Sin saber cómo, vino a su mente la
palabra confianza y esa noche la pasó con los ojos encaramados en el techo,
dando vueltas a la idea de confiar en qué:
¿En mis padres que me quieren tanto,
pero no han encontrado el camino para estar alegres y en paz? Los adoro, pero
si no han encontrado para ellos el sosiego y el gozo de vivir ¿cómo podrían
enseñarme a mí?
¿En mi marido, que arde en la hoguera
de sus días convulsos, cual cervatillo que no ha visto el lobo, pero lo
presiente al doblar de cada esquina, que no se atreve a soltar una carcajada
desde que éramos novios, no vaya a ser que se le escape el aliento?
¿En Iván, que aún va gateando a
alcanzar la pelota que le compramos por el día de reyes, limpiando el suelo con
su pañal blanco y el aire del cuarto con su inocencia?
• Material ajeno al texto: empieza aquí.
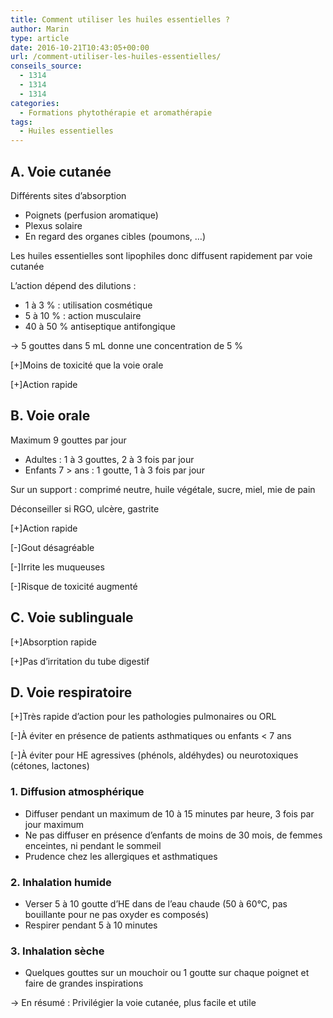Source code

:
 ```yaml
---
title: Comment utiliser les huiles essentielles ?
author: Marin
type: article
date: 2016-10-21T10:43:05+00:00
url: /comment-utiliser-les-huiles-essentielles/
conseils_source:
  - 1314
  - 1314
  - 1314
categories:
  - Formations phytothérapie et aromathérapie
tags:
  - Huiles essentielles
---
```


## A. Voie cutanée

Différents sites d’absorption

- Poignets (perfusion aromatique)
- Plexus solaire
- En regard des organes cibles (poumons, …)

Les huiles essentielles sont lipophiles donc diffusent rapidement par voie cutanée

L’action dépend des dilutions :

- 1 à 3 % : utilisation cosmétique
- 5 à 10 % : action musculaire
- 40 à 50 % antiseptique antifongique

→ 5 gouttes dans 5 mL donne une concentration de 5 %

[+]Moins de toxicité que la voie orale

[+]Action rapide

## B. Voie orale

Maximum 9 gouttes par jour

- Adultes : 1 à 3 gouttes, 2 à 3 fois par jour
- Enfants 7 > ans : 1 goutte, 1 à 3 fois par jour

Sur un support : comprimé neutre, huile végétale, sucre, miel, mie de pain

Déconseiller si RGO, ulcère, gastrite

[+]Action rapide

[-]Gout désagréable

[-]Irrite les muqueuses

[-]Risque de toxicité augmenté

## C. Voie sublinguale

[+]Absorption rapide

[+]Pas d’irritation du tube digestif

## D. Voie respiratoire

[+]Très rapide d’action pour les pathologies pulmonaires ou ORL

[-]À éviter en présence de patients asthmatiques ou enfants < 7 ans

[-]À éviter pour HE agressives (phénols, aldéhydes) ou neurotoxiques (cétones, lactones)

### 1. Diffusion atmosphérique

- Diffuser pendant un maximum de 10 à 15 minutes par heure, 3 fois par jour maximum
- Ne pas diffuser en présence d’enfants de moins de 30 mois, de femmes enceintes, ni pendant le sommeil
- Prudence chez les allergiques et asthmatiques

### 2. Inhalation humide

- Verser 5 à 10 goutte d’HE dans de l’eau chaude (50 à 60°C, pas bouillante pour ne pas oxyder es composés)
- Respirer pendant 5 à 10 minutes

### 3. Inhalation sèche

- Quelques gouttes sur un mouchoir ou 1 goutte sur chaque poignet et faire de grandes inspirations

→ En résumé : Privilégier la voie cutanée, plus facile et utile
Daría la vida por él,
que es agua donde soy cascada, semilla donde soy tierra, pero sólo puedo
confiar en su mirada sin falsedades y su risa tan espontánea como un relámpago
en las noches de tormenta.
¿En la familia, que no se dan cuenta
que respiran, no se han detenido jamás a sentir que la sangre fluye por sus
venas, inmersos en el carrusel de las cosas banales, entretenidos en las pompas
de jabón que salen de la colmena, en el humo misterioso que desprenden los
semiconductores de la tele?
Si no sé en quién confiar, no podré
perseverar en la confianza, porque sería empeñarme en surfear una ola que
todavía es mar en calma, calentarme con un rayo de sol que aún no ha llegado a
la tierra.
Y la amargura empezó a crecer en su
alma como la yerba en los sembrados de tomates, la impotencia y desesperación
que empujan el corcho de una botella de sidra vieja.
Entonces el desánimo llegó sin avisar
y trajo a la grupa otras alimañas como la desolación que siempre se alista en
las emboscadas, la rabia y una comadreja arrugada y coja, llamada miedo.
Cuando los ojillos de las hienas
brillaban en la oscuridad de una madrugada, ella decidió salir de la cueva, fue
como un impulso de quien desea regalar al bosque la postrer mirada, sumar su
último aliento a la suave brisa que mueve la copa de los pinos y los almácigos.
Y anduvo los trillos donde se enreda
la malva silvestre, jugó con las olas que se rompen sin quejas en los
acantilados, se dejó seducir por el concierto de un sinsonte enamorado, la
asombró el vuelo de las abejas en los campos de girasoles, una gota de rocío
que acariciaba una hoja.
De repente el corazón le hizo un
guiño, los cinco sentidos se emborracharon de Valium y el misterio descendió de
las estrellas para repetir una frase muy corta en su oído:
-
¡Confía en la vida!
Y las piezas del puzle comenzaron a
volar solas hacia el sitio exacto que les correspondía en la figura.
-
El único compromiso que tiene sentido es con esa esencia divina que soy,
cuando dejo de mirarme en el lago de lo manifestado, cuando vuelvo la atención
hacia lo que no se ve.
Y cada minuto del resto de mi vida lo
disfrazaré de ninja cazador de oportunidades, para ejercitar esa confianza.
Con una tela de araña ató los cabos
que faltaban y para tirar del carro puso delante seis corceles de confianza en
la vida, de riendas tomó al compromiso con la divinidad descubierta y sentó en
el pescante de su carro a la madre perseverancia, comadrona de todos los
empeños, juego ancestral que hace desaparecer al tiempo.
Desde entonces la fe se lo pasa
jugando a que la encontremos en los ojos de ella.